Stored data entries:
==========
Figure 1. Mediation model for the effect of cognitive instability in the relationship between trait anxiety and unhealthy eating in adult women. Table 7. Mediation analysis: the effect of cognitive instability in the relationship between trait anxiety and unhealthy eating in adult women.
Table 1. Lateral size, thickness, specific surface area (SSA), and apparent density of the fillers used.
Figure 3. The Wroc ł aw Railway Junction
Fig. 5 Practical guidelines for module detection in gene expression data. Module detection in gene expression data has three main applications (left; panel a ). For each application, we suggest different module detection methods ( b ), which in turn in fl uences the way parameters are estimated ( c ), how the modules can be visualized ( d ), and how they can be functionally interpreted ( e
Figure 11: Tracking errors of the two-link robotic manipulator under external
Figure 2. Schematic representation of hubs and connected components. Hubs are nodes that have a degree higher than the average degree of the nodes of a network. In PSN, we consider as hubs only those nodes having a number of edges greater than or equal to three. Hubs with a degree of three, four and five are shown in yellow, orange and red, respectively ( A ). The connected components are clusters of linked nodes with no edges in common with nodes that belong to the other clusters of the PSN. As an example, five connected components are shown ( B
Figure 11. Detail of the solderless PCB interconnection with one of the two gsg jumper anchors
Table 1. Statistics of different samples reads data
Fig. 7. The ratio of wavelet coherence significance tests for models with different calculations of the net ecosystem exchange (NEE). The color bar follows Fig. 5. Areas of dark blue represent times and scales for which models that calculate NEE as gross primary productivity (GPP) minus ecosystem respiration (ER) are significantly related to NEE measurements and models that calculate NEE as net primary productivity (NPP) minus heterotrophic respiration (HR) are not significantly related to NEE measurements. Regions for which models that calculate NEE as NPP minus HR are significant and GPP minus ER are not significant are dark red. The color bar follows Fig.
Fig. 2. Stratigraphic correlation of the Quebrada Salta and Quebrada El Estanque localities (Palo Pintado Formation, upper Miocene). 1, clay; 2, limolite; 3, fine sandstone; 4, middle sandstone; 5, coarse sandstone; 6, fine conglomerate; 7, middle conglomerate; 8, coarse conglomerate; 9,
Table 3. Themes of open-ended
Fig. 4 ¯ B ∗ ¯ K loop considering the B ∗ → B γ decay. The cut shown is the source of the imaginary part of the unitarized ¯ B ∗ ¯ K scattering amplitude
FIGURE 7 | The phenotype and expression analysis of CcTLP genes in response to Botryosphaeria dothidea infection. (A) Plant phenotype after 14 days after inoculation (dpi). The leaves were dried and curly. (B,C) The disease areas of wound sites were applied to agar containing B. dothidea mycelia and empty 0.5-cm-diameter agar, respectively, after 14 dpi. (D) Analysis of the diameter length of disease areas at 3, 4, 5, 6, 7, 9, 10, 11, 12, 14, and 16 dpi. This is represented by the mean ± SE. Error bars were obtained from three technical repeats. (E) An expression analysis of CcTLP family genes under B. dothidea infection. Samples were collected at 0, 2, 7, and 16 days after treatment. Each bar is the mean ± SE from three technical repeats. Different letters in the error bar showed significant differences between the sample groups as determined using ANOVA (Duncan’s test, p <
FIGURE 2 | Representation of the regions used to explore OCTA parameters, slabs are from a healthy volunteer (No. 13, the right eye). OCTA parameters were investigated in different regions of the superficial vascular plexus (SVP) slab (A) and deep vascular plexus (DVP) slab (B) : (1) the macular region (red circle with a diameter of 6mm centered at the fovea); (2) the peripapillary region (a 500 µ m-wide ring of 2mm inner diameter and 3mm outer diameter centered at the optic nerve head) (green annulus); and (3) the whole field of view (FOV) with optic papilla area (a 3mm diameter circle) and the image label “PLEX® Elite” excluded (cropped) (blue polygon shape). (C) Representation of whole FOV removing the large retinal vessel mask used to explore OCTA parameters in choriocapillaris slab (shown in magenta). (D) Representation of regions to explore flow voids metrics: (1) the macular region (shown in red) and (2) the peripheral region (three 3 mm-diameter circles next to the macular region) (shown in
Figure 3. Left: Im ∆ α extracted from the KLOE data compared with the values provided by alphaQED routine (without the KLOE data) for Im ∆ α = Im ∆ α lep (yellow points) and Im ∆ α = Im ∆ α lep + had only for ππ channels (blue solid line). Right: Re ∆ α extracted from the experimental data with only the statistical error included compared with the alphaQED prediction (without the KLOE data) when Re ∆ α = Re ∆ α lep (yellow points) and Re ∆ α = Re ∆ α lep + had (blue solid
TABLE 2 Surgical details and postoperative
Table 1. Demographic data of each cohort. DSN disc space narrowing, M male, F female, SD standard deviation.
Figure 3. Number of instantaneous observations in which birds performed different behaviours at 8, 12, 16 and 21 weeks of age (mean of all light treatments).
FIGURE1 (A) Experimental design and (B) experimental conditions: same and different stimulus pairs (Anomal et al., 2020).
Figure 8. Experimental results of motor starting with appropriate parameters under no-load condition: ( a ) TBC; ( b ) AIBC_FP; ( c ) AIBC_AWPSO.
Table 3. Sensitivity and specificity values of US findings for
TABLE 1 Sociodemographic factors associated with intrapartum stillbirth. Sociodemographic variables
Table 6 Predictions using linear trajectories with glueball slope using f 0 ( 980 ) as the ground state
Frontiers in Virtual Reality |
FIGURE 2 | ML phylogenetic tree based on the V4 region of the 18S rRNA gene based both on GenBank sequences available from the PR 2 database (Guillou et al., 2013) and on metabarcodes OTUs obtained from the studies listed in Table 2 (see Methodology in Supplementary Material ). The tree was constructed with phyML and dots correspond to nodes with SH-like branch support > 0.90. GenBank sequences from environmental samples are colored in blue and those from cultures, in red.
==========
[EXERCISE REQUIREMENTS] Among the records above, only the lines between the line holding "Table 1. Lateral" and the line holding "Table 1. Statistics", inclusive, are to be output, exactly as written.

[SOLUTION TO THE PROBLEM]
Table 1. Lateral size, thickness, specific surface area (SSA), and apparent density of the fillers used.
Figure 3. The Wroc ł aw Railway Junction
Fig. 5 Practical guidelines for module detection in gene expression data. Module detection in gene expression data has three main applications (left; panel a ). For each application, we suggest different module detection methods ( b ), which in turn in fl uences the way parameters are estimated ( c ), how the modules can be visualized ( d ), and how they can be functionally interpreted ( e
Figure 11: Tracking errors of the two-link robotic manipulator under external
Figure 2. Schematic representation of hubs and connected components. Hubs are nodes that have a degree higher than the average degree of the nodes of a network. In PSN, we consider as hubs only those nodes having a number of edges greater than or equal to three. Hubs with a degree of three, four and five are shown in yellow, orange and red, respectively ( A ). The connected components are clusters of linked nodes with no edges in common with nodes that belong to the other clusters of the PSN. As an example, five connected components are shown ( B
Figure 11. Detail of the solderless PCB interconnection with one of the two gsg jumper anchors
Table 1. Statistics of different samples reads data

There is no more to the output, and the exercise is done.